— TASK DIRECTIONS —
In the listing below, swap "grid lines" for "gridlines" everywhere it occurs and write out all the lines again with nothing else changed, omitting the pictures.
***** MATERIAL FOR THE TASK
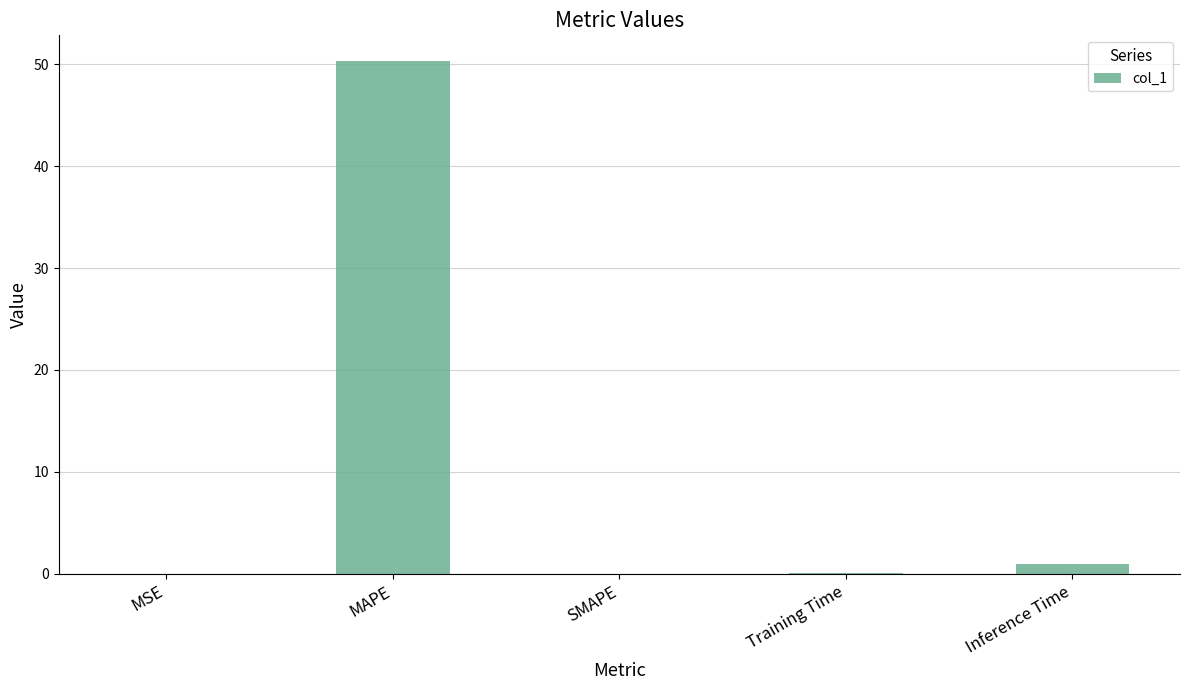

Are the bars horizontal?

No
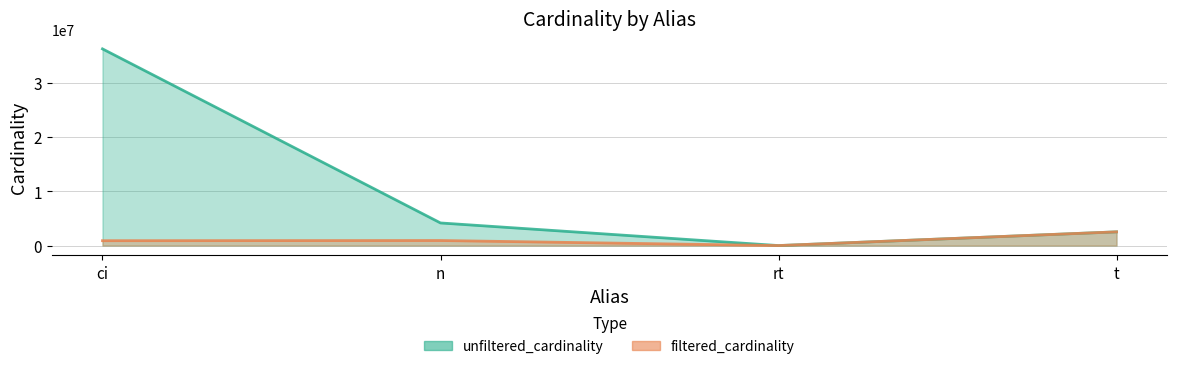

What is the spread (max minus min) of values at n?

3236310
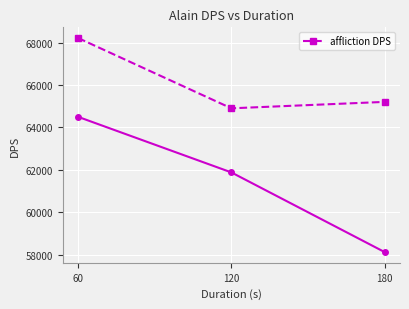

Reading left to right, extract all data points from this chart.

68214	64902	65205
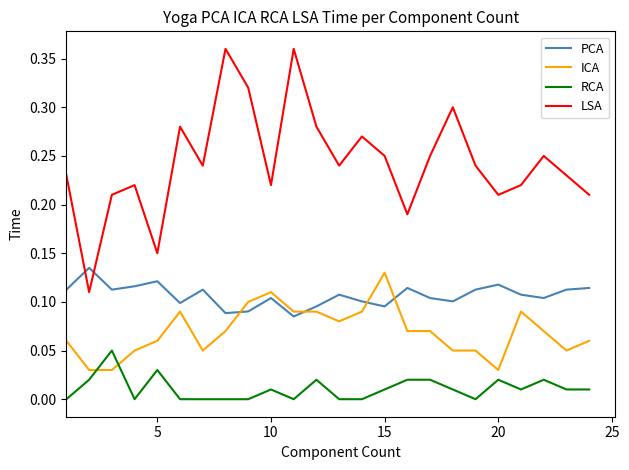

Does the chart have visible grid lines?

No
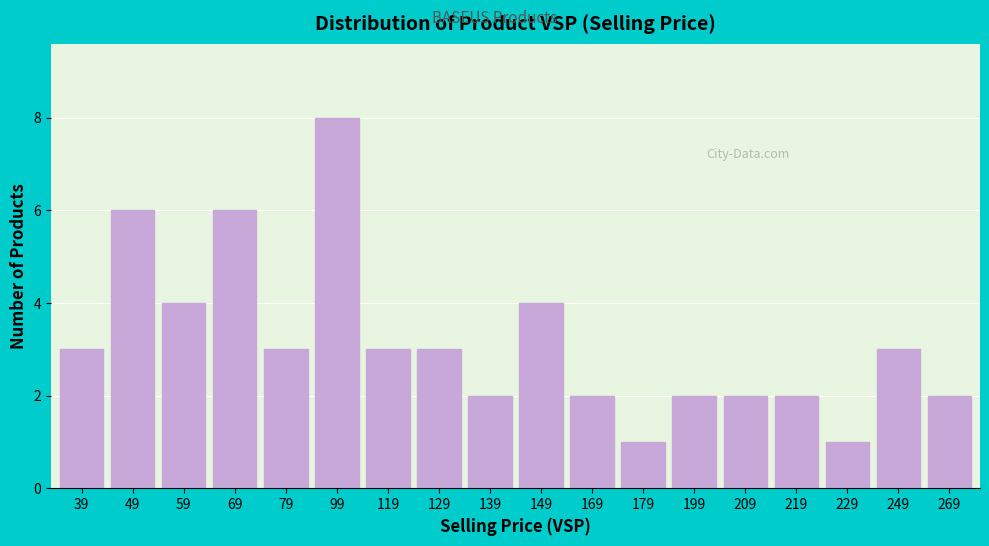

Reading right to left, transcribe all the data shown in this chart.

269=2	249=3	229=1	219=2	209=2	199=2	179=1	169=2	149=4	139=2	129=3	119=3	99=8	79=3	69=6	59=4	49=6	39=3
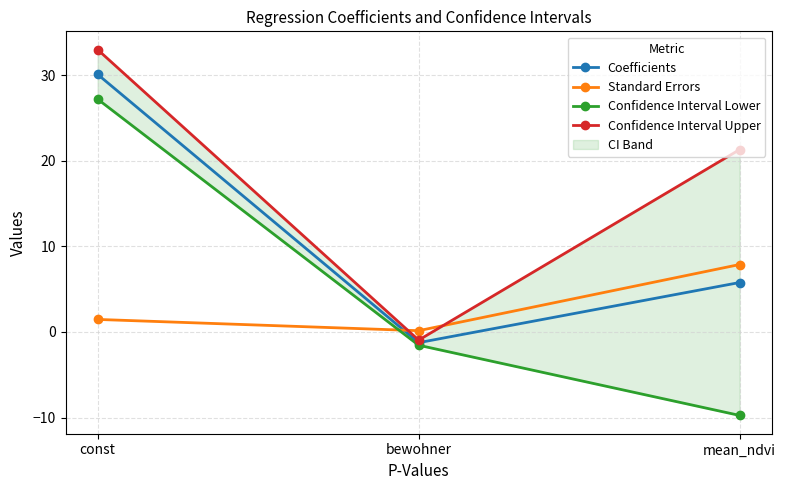

Does the chart have visible grid lines?

Yes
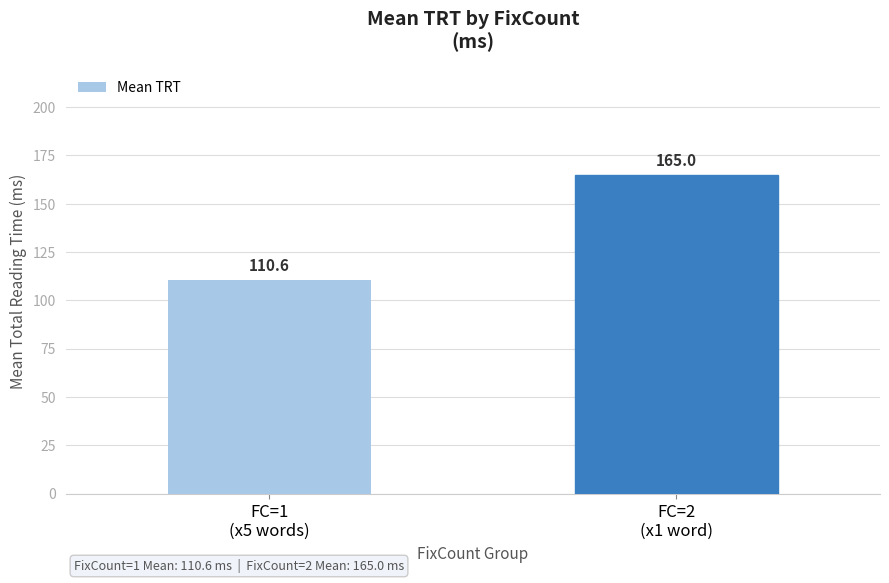

What is the average value?

137.8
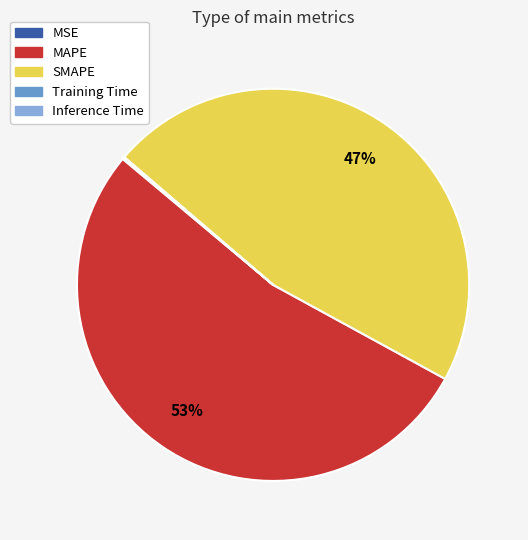

To the nearest percent, what percentage of the pie is SMAPE?

47%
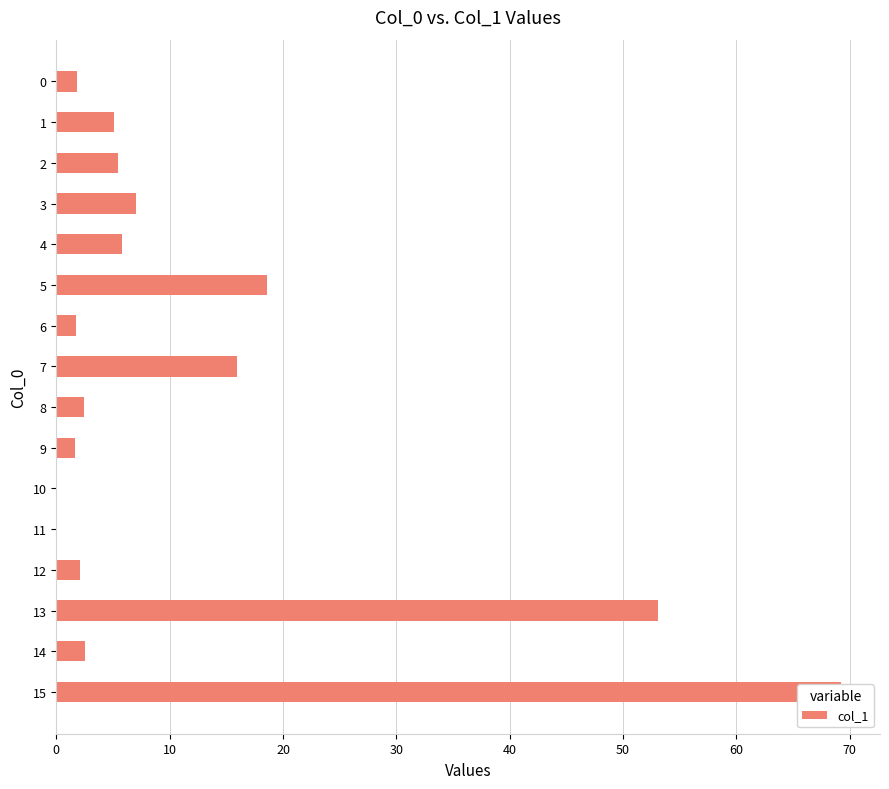

What is the greatest value displayed?

69.2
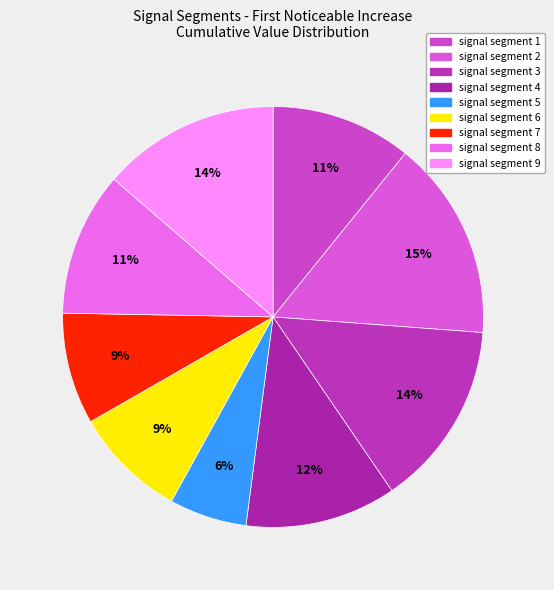

The signal segment 6 slice represents 18% of the pie. True or false?

False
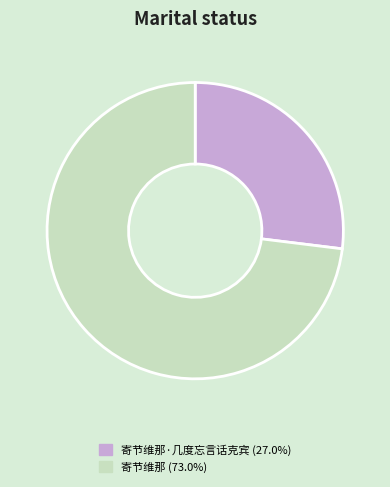

Is there any slice that represents more than half of the pie?

Yes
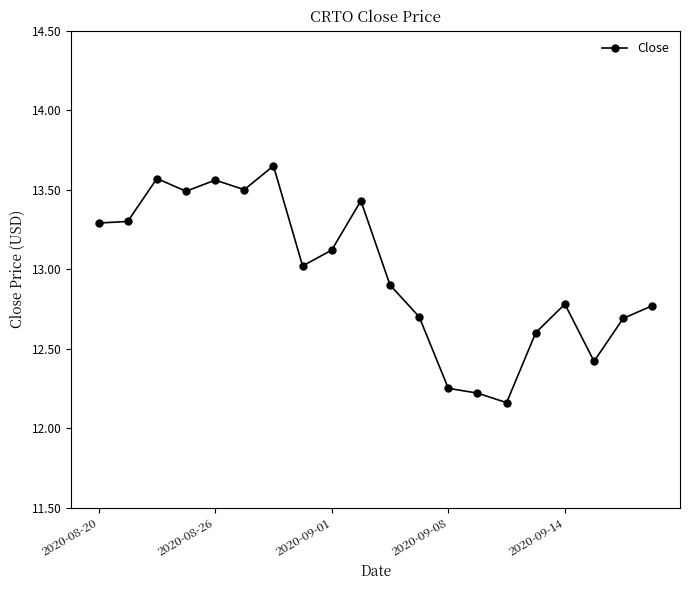

Does the chart have visible grid lines?

No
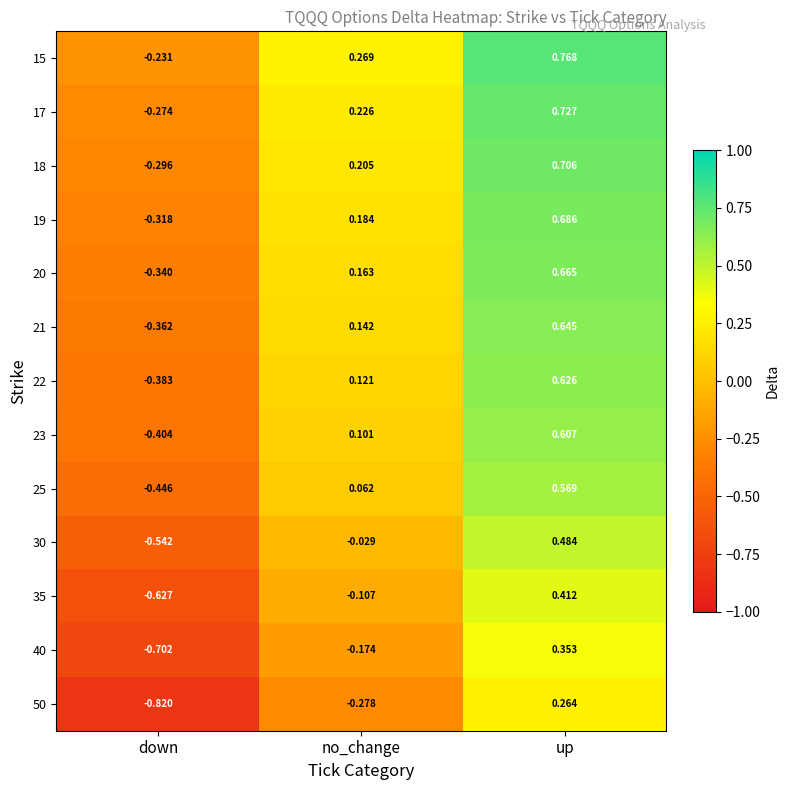

At which label is 30 closest to 0?

no_change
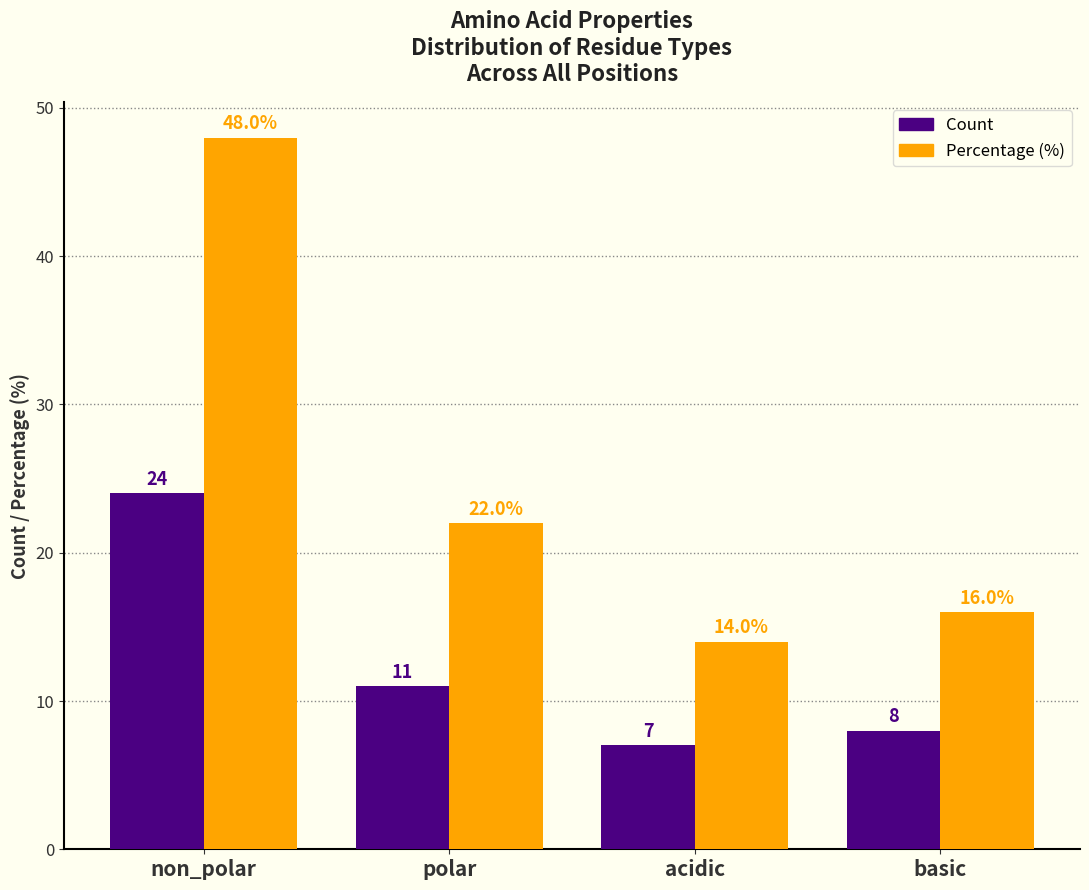

Reading left to right, transcribe all the data shown in this chart.

Count: non_polar=24.0	polar=11.0	acidic=7.0	basic=8.0
Percentage (%): non_polar=48.0	polar=22.0	acidic=14.0	basic=16.0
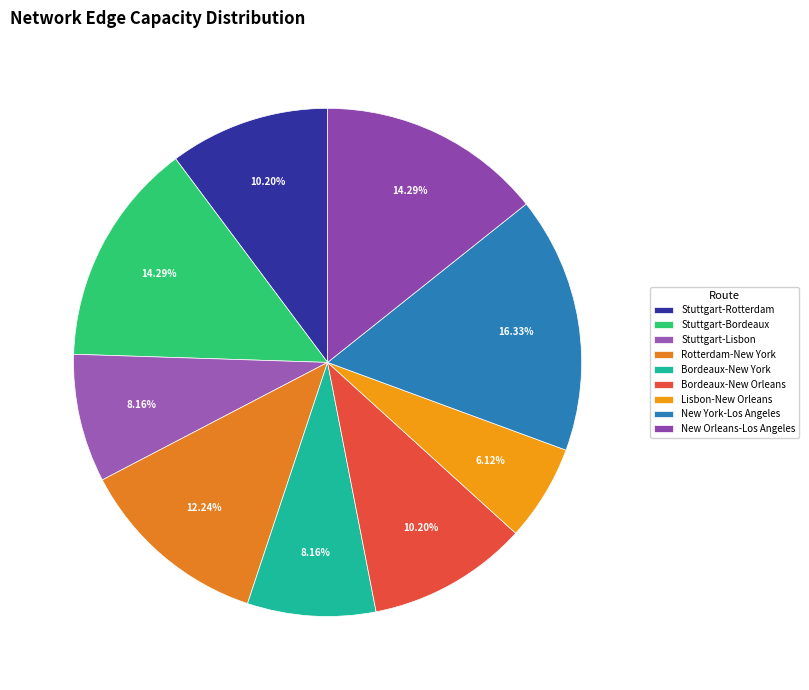

Is it true that Stuttgart-Lisbon is 1% of the pie?

False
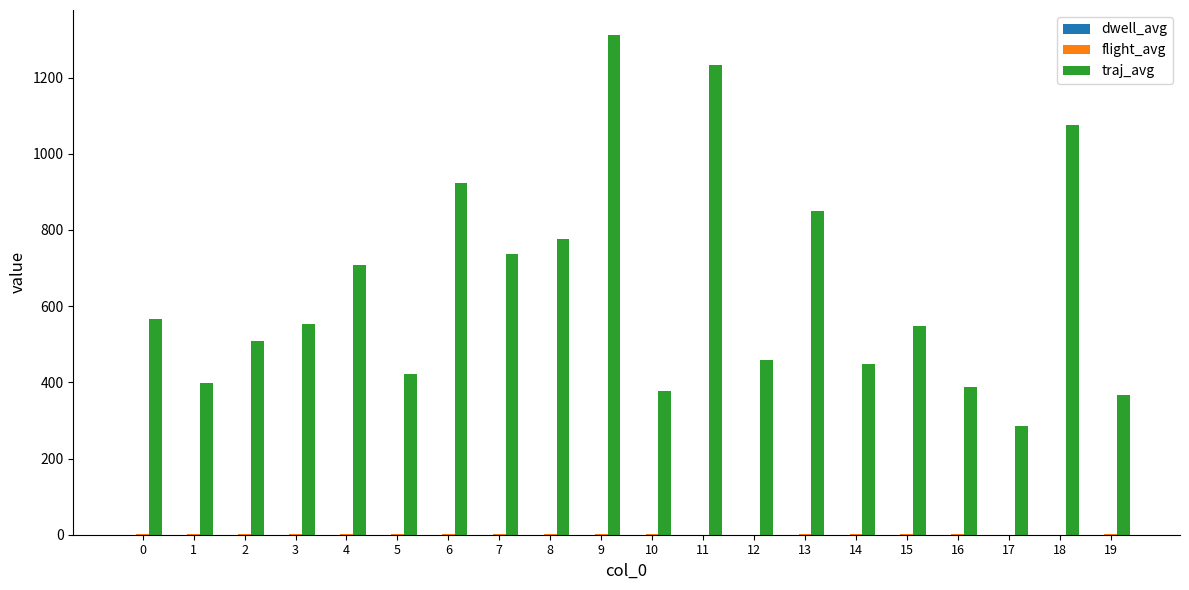

Which series has the largest total across all categories?

traj_avg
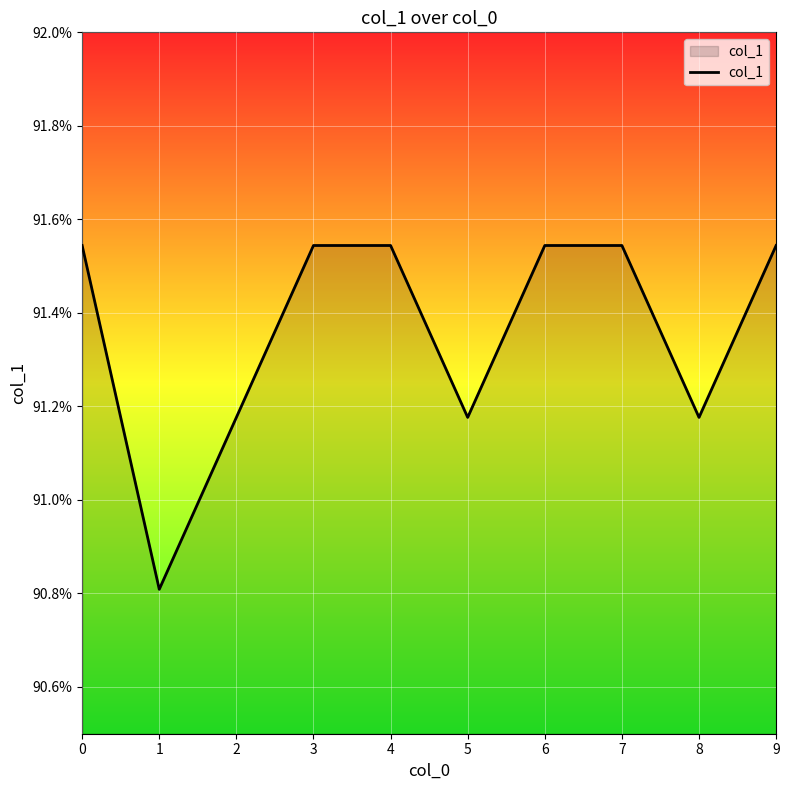

Is this an area chart (filled region under the line)?

Yes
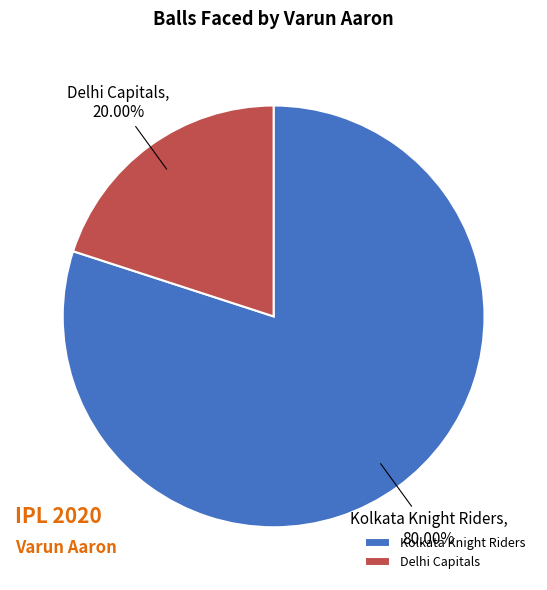

To the nearest percent, what is the combined percentage of Delhi Capitals and Kolkata Knight Riders?

100%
**********
— OUTPUT BELOW —
Are the bars horizontal?

No

What is the spread (max minus min) of values at n?

3236310

Reading left to right, extract all data points from this chart.

68214	64902	65205

Does the chart have visible gridlines?

No

Reading right to left, transcribe all the data shown in this chart.

269=2	249=3	229=1	219=2	209=2	199=2	179=1	169=2	149=4	139=2	129=3	119=3	99=8	79=3	69=6	59=4	49=6	39=3

Does the chart have visible gridlines?

Yes

What is the average value?

137.8

To the nearest percent, what percentage of the pie is SMAPE?

47%

What is the greatest value displayed?

69.2

The signal segment 6 slice represents 18% of the pie. True or false?

False

Is there any slice that represents more than half of the pie?

Yes

Does the chart have visible gridlines?

No

At which label is 30 closest to 0?

no_change

Reading left to right, transcribe all the data shown in this chart.

Count: non_polar=24.0	polar=11.0	acidic=7.0	basic=8.0
Percentage (%): non_polar=48.0	polar=22.0	acidic=14.0	basic=16.0

Is it true that Stuttgart-Lisbon is 1% of the pie?

False

Which series has the largest total across all categories?

traj_avg

Is this an area chart (filled region under the line)?

Yes

To the nearest percent, what is the combined percentage of Delhi Capitals and Kolkata Knight Riders?

100%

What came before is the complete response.